XPatches = gridwise_sample(XData, PATCHSIZE)
YPatches = gridwise_sample(YData, PATCHSIZE)

print("There are %i number of training patches" % (XPatches.shape[0]))

We have now made 350 training samples from which our model can learn. Now lets check if it is okay or not.

In [None]:
n = 85  # sample number
fig, ax = plt.subplots(1, 2, figsize=(12, 6))
ax[0].imshow(XPatches[n, :, :, [2, 3, 1]].transpose((0, 1, 2)))
ax[1].imshow(YPatches[n, :, :, 0])

ax[0].ticklabel_format(useOffset=False, style="plain")
ax[1].ticklabel_format(useOffset=False, style="plain")

**Now, Lets divide this data into training and test sets randomly**

In [None]:
X_train, X_test, y_train, y_test = train_test_split(
    XPatches, YPatches, test_size=0.2, random_state=42
)

In [None]:
print(f"Training Set has {X_train.shape[0]} Number of samples")
print(f"Test Set has {X_test.shape[0]} Number of samples")
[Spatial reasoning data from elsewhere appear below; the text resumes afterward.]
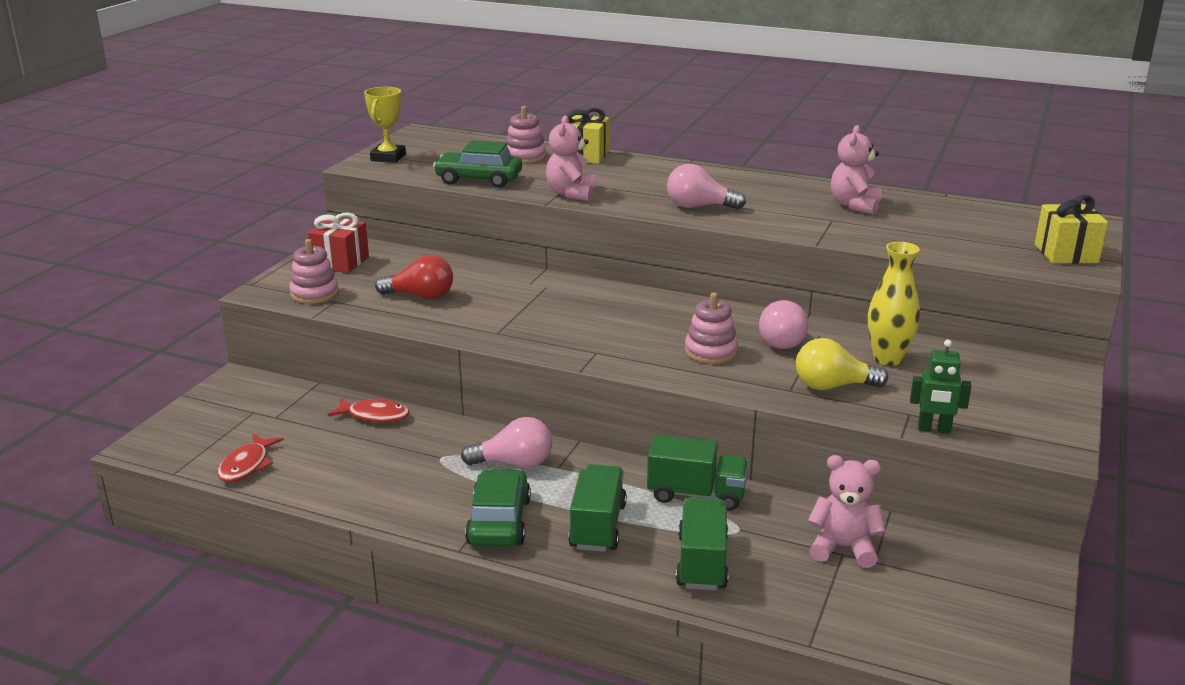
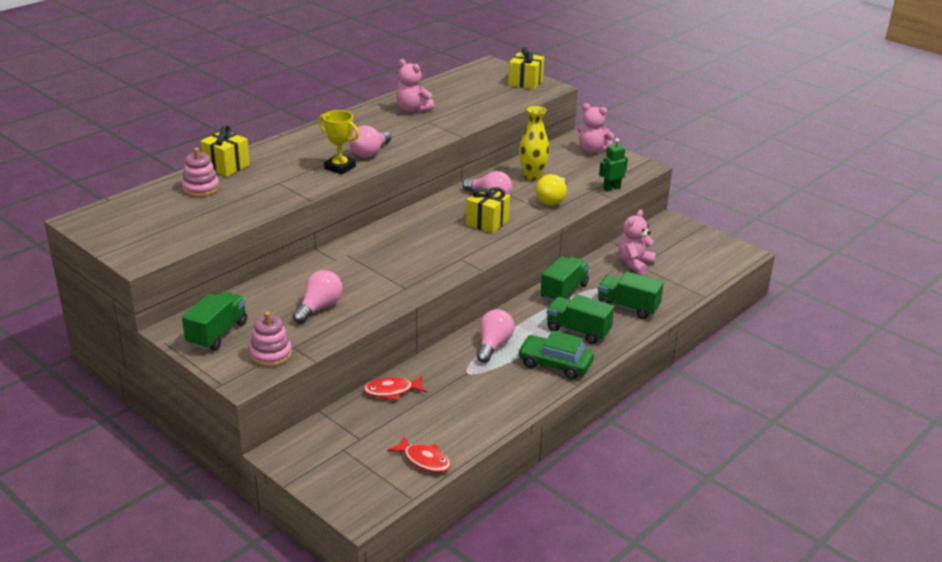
camera: 70 degrees left, 5 degrees up
red gift [308,213,369,273] -> green truck [182,291,247,350]
red fish [328,397,410,423] -> red fish turned 135 degrees counterclockwise [363,376,427,401]
yellow trophy [364,87,406,163] -> yellow trophy moved to [318,110,359,175]
red light bulb [375,255,453,300] -> pink light bulb [293,270,343,324]
green car [433,140,522,188] -> none
pink teddy bear [546,115,596,201] -> pink teddy bear moved to [578,103,614,154]
pink stacking toy [685,293,738,364] -> yellow gift [466,187,510,233]
green robot [910,340,972,434] -> green robot turned 150 degrees counterclockwise [599,138,628,192]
Now you can save this into a numpy array so that while training you can only load the array and not whole dataset

In [None]:
np.save("Dataset/X_train.npy", X_train)
np.save("Dataset/X_test.npy", X_test)
np.save("Dataset/y_train.npy", y_train)
np.save("Dataset/y_test.npy", y_test)

This completes the tutorial on data preparation as it provides all details on how images can be loaded and converted into the desired format.